Basis for recommendation

These recommendations reflect expert opinion in reviews and the British Association of Dermatology guidelines, which are based on the best available evidence [Roberts et al, 2003; DTB, 2008].

Collection of specimens

  • A study found that culture for fungi was more likely to be positive the nearer the sample site was to the cuticle of the nail affected by onychomycosis [Shemer et al, 2008].

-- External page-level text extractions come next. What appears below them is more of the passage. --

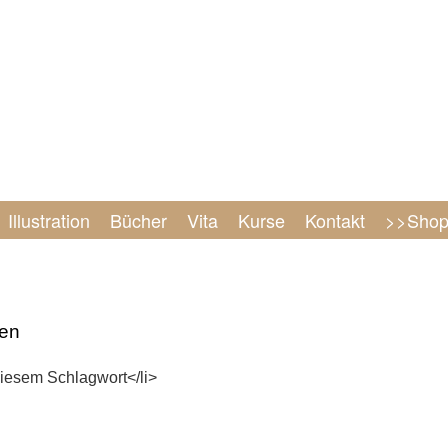
Illustration
Bücher
Vita
Kurse
Kontakt
>>Sho
en
diesem Schlagwort</li>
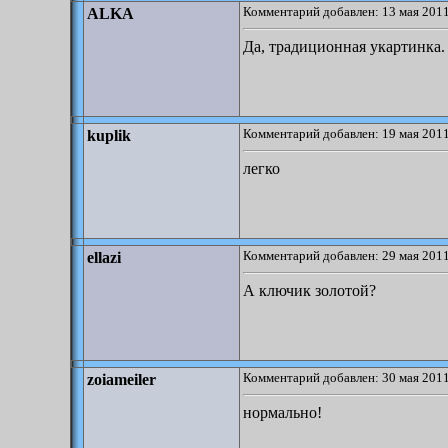
Комментарий добавлен: 13 мая 2011
ALKA
Да, традиционная укартинка. 
Комментарий добавлен: 19 мая 2011
kuplik
легко
Комментарий добавлен: 29 мая 2011
ellazi
А ключик золотой?
Комментарий добавлен: 30 мая 2011
zoiameiler
нормально!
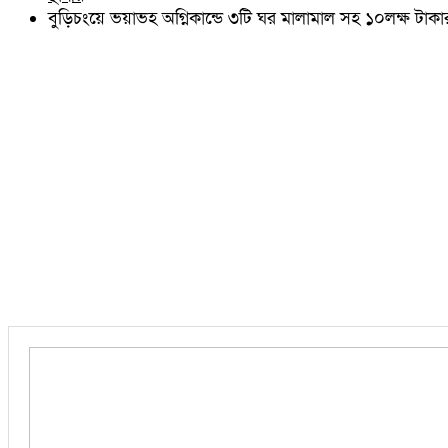
চৌদ্দগ্রাম
বুড়িচংয়ে ভয়াভহ অগ্নিকান্ডে ৩টি ঘর মালামাল সহ ১০লক্ষ টাকার
নাঙ্গলকোট
মনোহরগঞ্জ
বরুড়া
লালমাই
দাউদকান্দি
চান্দিনা
মুরাদনগর
দেবিদ্বার
হোমনা
তিতাস
মেঘনা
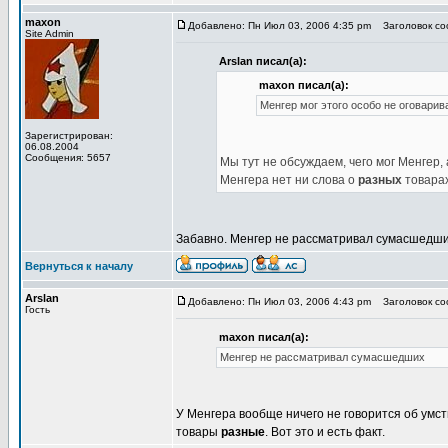
maxon
Добавлено: Пн Июл 03, 2006 4:35 pm
Заголовок соо
Site Admin
Arslan писал(а):
maxon писал(а):
Менгер мог этого особо не оговарив
Зарегистрирован:
06.08.2004
Сообщения: 5657
Мы тут не обсуждаем, чего мог Менгер, 
Менгера нет ни слова о
разных
товарах
Забавно. Менгер не рассматривал сумасшедши
Вернуться к началу
Arslan
Добавлено: Пн Июл 03, 2006 4:43 pm
Заголовок соо
Гость
maxon писал(а):
Менгер не рассматривал сумасшедших
У Менгера вообще ничего не говорится об умст
товары
разные
. Вот это и есть факт.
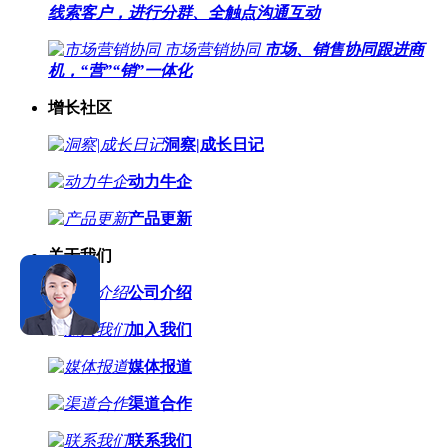
线索客户，进行分群、全触点沟通互动
市场营销协同
市场、销售协同跟进商
机，“营”“销”一体化
增长社区
洞察|成长日记
动力牛企
产品更新
关于我们
公司介绍
加入我们
媒体报道
渠道合作
联系我们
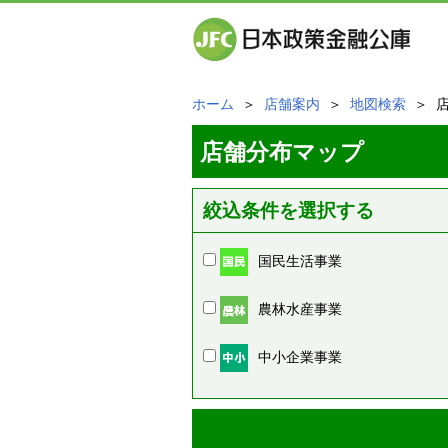
ホーム
＞
店舗案内
＞
地図検索
＞ 
店舗分布マップ
絞込条件を選択する
国民生活事業
農林水産事業
中小企業事業
周辺の店舗情報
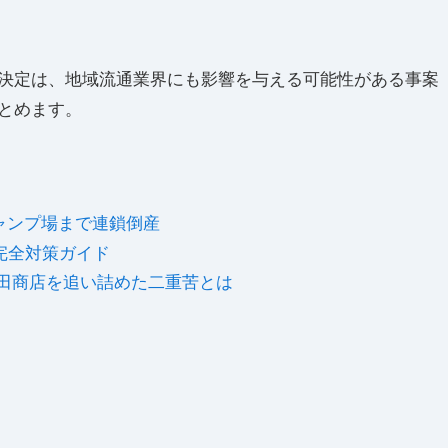
決定は、地域流通業界にも影響を与える可能性がある事案
とめます。
ャンプ場まで連鎖倒産
完全対策ガイド
山田商店を追い詰めた二重苦とは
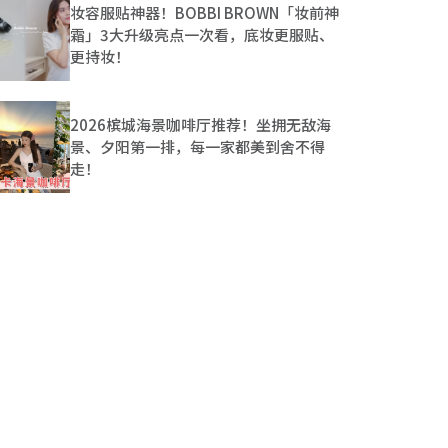
妆容服贴神器！BOBBI BROWN「妆前神
霜」3大升级亮点一次看，底妆更服贴、
更持妆！
2026槟城海景咖啡厅推荐！坐拥无敌海
景、夕阳第一排，每一家都美到舍不得
走！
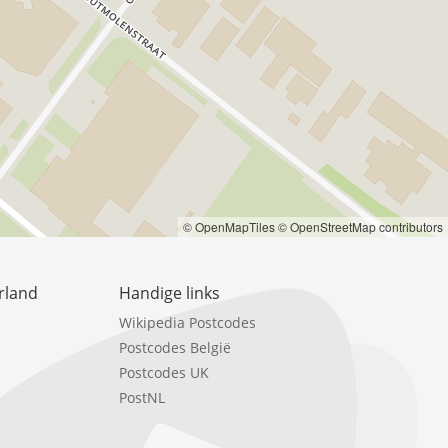
© OpenMapTiles
© OpenStreetMap contributors
rland
Handige links
Wikipedia Postcodes
Postcodes België
Postcodes UK
PostNL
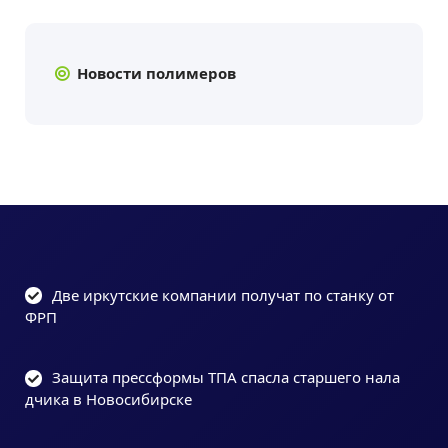
Новости полимеров
Две иркутские компании получат по станку от
ФРП
Защита прессформы ТПА спасла старшего нала
дчика в Новосибирске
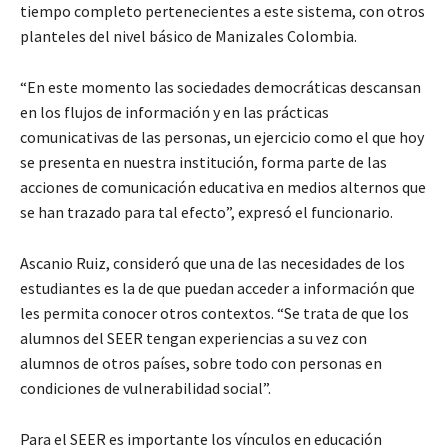
tiempo completo pertenecientes a este sistema, con otros
planteles del nivel básico de Manizales Colombia.
“En este momento las sociedades democráticas descansan
en los flujos de información y en las prácticas
comunicativas de las personas, un ejercicio como el que hoy
se presenta en nuestra institución, forma parte de las
acciones de comunicación educativa en medios alternos que
se han trazado para tal efecto”, expresó el funcionario.
Ascanio Ruiz, consideró que una de las necesidades de los
estudiantes es la de que puedan acceder a información que
les permita conocer otros contextos. “Se trata de que los
alumnos del SEER tengan experiencias a su vez con
alumnos de otros países, sobre todo con personas en
condiciones de vulnerabilidad social”.
Para el SEER es importante los vínculos en educación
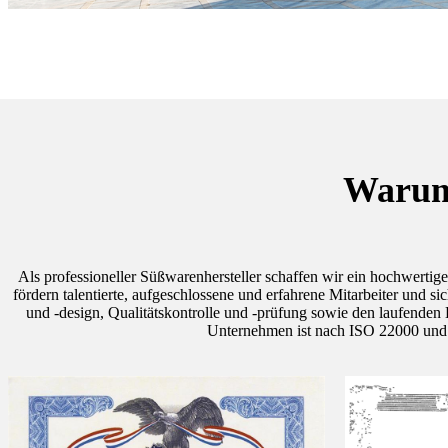
Warum 
Als professioneller Süßwarenhersteller schaffen wir ein hochwerti
fördern talentierte, aufgeschlossene und erfahrene Mitarbeiter und 
und -design, Qualitätskontrolle und -prüfung sowie den laufenden 
Unternehmen ist nach ISO 22000 und H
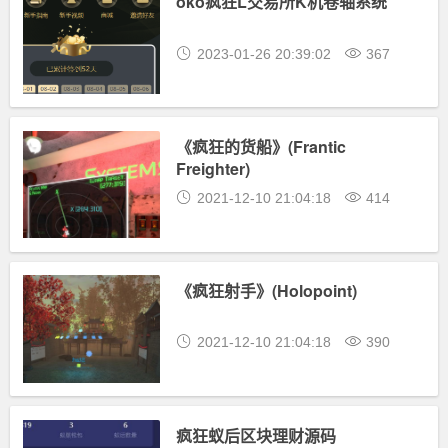
oko疯狂L交易所K机卷轴系统
2023-01-26 20:39:02
367
《疯狂的货船》(Frantic
Freighter)
2021-12-10 21:04:18
414
《疯狂射手》(Holopoint)
2021-12-10 21:04:18
390
疯狂蚁后区块理财源码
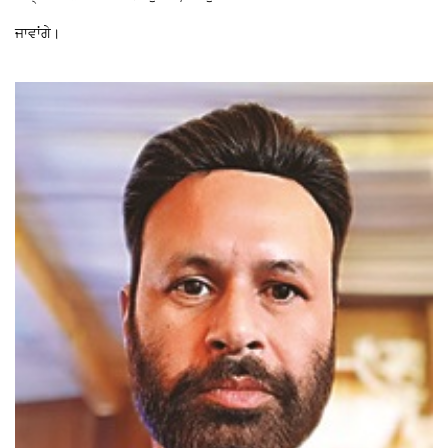
ਜਾਵਾਂਗੇ।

Diagnosis by microscopy and culture

  • Candida infection:
    • Because Candida yeasts are commonly isolated from normal nails, Candida nail infection should be diagnosed only if both microscopy and culture are positive [Johnson, Personal Communication, 2009]. Distal nail infection with Candida yeasts is uncommon and virtually all people who have distal Candida nail infection also have Raynaud's phenomenon or some other form of vascular insufficiency [Roberts et al, 2003].
  • Non-dermatophyte infection:
    • Non-dermatophyte moulds are of uncertain significance. A confident diagnosis of non-dermatophyte mould infection therefore requires positive direct microscopy and isolation of the organism in pure culture, ideally, on repeated occasions [Roberts et al, 2003].